§ Task description
For each of the three statements below, decide whether it agrees with the post on waiving privilege with AI, answering yes or no and quoting the words of the text that decide it. 1. The Government moved for its ruling on the AI documents on February 6, 2026. 2. Heppner used Claude at the direction of his counsel. 3. Judge Rakoff found that the AI documents lacked only one of the privilege's required elements.

§ Excerpt to read

How To Waive Privilege (With AI)🤖

I just finished responding to Judge Mata’s argument that she enjoys judicial privilege (which is true, in a small, narrow way, and also true is the fact nothing I was seeking from her fell within that narrow privilege).

I also argued she waived privilege by talking to Jim Lee. I believe that’s why Jim refused to tell me if he had ever talked to her – because he knows she DID waive privilege, and he’s now trying to hide that fact from me and the judge. What an ethics hero.

BTW, Jim – please read Ariz. R. Civ. P. 26(b)(3)(A) – even if your discussions with Mata were work product, they are still discoverable as long as I have a “substantial need” for this information (which I do) and I cannot, without undue hardship, get the same information another way (which I can’t, since Mata is refusing to talk).

Anyway, as I was thinking about privilege and the ways it can be waived, Facebook was eavesdropping on me because this video recently turned up in my news feed. I don’t love this girl’s presentation (or her slightly-too-dramatic facial expressions), but the case she’s talking about is VERY interesting (and relevant): https://www.facebook.com/reel/1588976033236596

This is the case she is talking about: United States v. Bradley Heppner. The short version is if a criminal defendant/suspect uses ChatGPT (or other forms of AI like Claude) for legal research, or to get ideas about legal defenses/strategies, that stuff is NOT protected by attorney/client or any other privilege.

There’s a helpful Harvard Law Review note on this case, so I’ll just quote from that:

 [A]fter Heppner “received a grand jury subpoena” and “it was clear . . . that [he] was the target of this investigation,” he used Claude “in anticipation of a potential indictment.” Without direction from counsel, Heppner input information he had learned from counsel into Claude and “prepared reports that outlined defense strategy [and] what he might argue with respect to the facts and the law.” He shared Claude’s outputs with counsel. Those outputs, in turn, influenced counsel’s strategy “going forward.” As Heppner’s counsel stated, Heppner had used Claude for the “express purpose of talking to counsel.”

Heppner asserted privilege over the AI documents. On February 6, 2026, the Government moved for a ruling that the AI documents were not protected by attorney-client privilege or the work product doctrine. After oral argument on February 10, the court granted the Government’s motion. On February 17, Judge Rakoff issued his opinion.

Judge Rakoff decided that the AI documents were unprotected by attorney-client privilege. He found that the AI documents lacked the first two, “if not all three,” of the privilege’s required elements. First, the communications were not “between a client and his or her attorney.” “Because Claude is not an attorney,” Judge Rakoff wrote, “that alone disposes of Heppner’s claim of privilege.”

This case is interesting for obvious reasons. A lot of people probably think if they have a legal problem, and if they ask for “advice” from ChatGPT or Claude or any other AI, that advice is somehow privileged. Feels like it should be, right?

Clearly, that’s wrong. It might be private in the sense ChatGPT won’t share your search queries without a subpoena. But if the cops grab your electronic devices and see your ChatGPT history, that isn’t going to receive the same protection as an actual conversation with a lawyer (which IS subject to extremely strong legal protection).

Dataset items
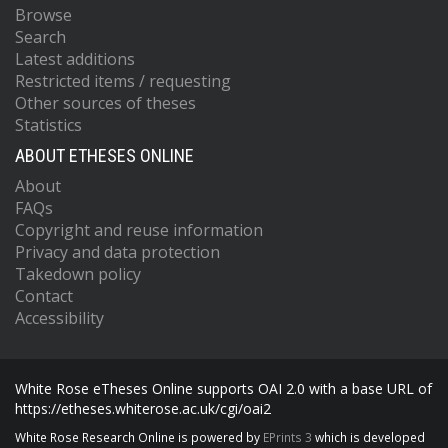
Browse
Search
Latest additions
Restricted items / requesting
Other sources of theses
Statistics
ABOUT ETHESES ONLINE
About
FAQs
Copyright and reuse information
Privacy and data protection
Takedown policy
Contact
Accessibility
White Rose eTheses Online supports OAI 2.0 with a base URL of
https://etheses.whiterose.ac.uk/cgi/oai2
White Rose Research Online is powered by
EPrints 3
which is developed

§ Final answer
1. Yes: "On February 6, 2026, the Government moved for a ruling that the AI documents were not protected by attorney-client privilege or the work product doctrine."
2. No: "Without direction from counsel, Heppner input information he had learned from counsel into Claude"
3. No: "He found that the AI documents lacked the first two, “if not all three,” of the privilege’s required elements."